Seth Godin – the famous internet marketer, author and daily blogger – suggests that if we have personal safety, good health and food to sustain us, we are living with surplus in our lives – we have spare time and energy to devote to making a contribution to others and to the community at large.
In a recent blog post, he challenges us to think about how we will spend our surplus:
You have enough breathing room to devote an hour to watching TV, or having an argument you don’t need to have, or simply messing around online. You have time and leverage and technology and trust.
When you stop to think and reflect on your life, you begin to see what eats up your time. Some things become a compulsion – they take over your life. Meditation and other mindful practices can help you to see how you spend your time and help you to identify ways to expend the surplus that should be in your life.
Mindfulness also enables you to understand the leverage for change that you do have and to appreciate the trust that you have built up over time. Technology, itself, provides incredible leverage power and opportunities to build trust and relationships. So whatever your surplus situation, as Seth suggests, there is opportunity to contribute – rather than just consume.
When you move into semi-retirement as I am starting to do, you have even more surplus on your hands. It’s a challenge expressed eloquently by Jeri Sedlar and Rick Miners in their book, Don’t Retire, Rewire. They argue that on retirement you have to find creative ways to expend the energy that you previously used in your work environment. If you don’t find a way to use this surplus energy, your energy reserves can decline rapidly and you can also find that your life loses meaning.
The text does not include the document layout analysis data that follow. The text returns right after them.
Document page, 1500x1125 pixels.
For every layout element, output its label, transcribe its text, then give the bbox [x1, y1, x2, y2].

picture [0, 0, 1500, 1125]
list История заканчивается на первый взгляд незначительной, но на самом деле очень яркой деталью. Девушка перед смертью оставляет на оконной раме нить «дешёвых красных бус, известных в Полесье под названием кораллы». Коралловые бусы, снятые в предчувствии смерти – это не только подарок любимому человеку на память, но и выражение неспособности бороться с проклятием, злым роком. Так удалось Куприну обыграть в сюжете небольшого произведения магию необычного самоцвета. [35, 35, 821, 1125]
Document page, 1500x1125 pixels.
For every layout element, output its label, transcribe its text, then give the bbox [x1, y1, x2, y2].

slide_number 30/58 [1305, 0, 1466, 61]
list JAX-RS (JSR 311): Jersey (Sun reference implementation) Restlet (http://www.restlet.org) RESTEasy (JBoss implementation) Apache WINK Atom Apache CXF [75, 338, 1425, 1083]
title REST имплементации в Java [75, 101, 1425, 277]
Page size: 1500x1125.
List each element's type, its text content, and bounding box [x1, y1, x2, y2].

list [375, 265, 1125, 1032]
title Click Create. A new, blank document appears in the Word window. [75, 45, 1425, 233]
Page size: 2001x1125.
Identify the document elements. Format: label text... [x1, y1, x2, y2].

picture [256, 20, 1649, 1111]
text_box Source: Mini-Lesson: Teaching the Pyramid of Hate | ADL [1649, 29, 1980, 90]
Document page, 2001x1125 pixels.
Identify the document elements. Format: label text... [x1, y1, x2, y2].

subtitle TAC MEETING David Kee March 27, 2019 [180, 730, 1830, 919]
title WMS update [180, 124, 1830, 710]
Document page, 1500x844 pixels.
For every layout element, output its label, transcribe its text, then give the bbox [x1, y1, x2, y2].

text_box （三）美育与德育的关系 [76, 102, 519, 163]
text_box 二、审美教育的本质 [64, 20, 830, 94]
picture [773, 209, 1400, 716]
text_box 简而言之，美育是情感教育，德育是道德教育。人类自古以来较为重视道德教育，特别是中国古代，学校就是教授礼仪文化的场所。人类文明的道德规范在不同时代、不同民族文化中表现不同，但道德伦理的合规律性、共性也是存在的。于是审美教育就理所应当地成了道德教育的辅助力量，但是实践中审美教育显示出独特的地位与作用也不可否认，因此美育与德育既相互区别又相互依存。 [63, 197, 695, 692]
When I confronted this challenge of using my surplus, I decided that a key way for me to contribute to others is to help people to grow in mindfulness through this blog and mindful workshops I run. This way of spending my surplus enables me to utilise the core skills I have developed over my life – writing, researching and facilitating workshops – to help others deal with the winds of change in their lives and to build resilience, wellness and mental health. Hopefully, it will also help others to overcome or stave off depression.
Of course, one of life’s lessons is that true happiness and fulfilment comes from helping others. While my plan is altruistic, it also has resounding benefits for me – it gives meaning to my life; helps me to learn, grow and develop my mind; keeps the need for personal mindful practice at the forefront of my mind; and staves off depression (that can be precipitated by loss of work identity).
So, how will you answer Seth’s challenge – what will you do with the surplus in your life?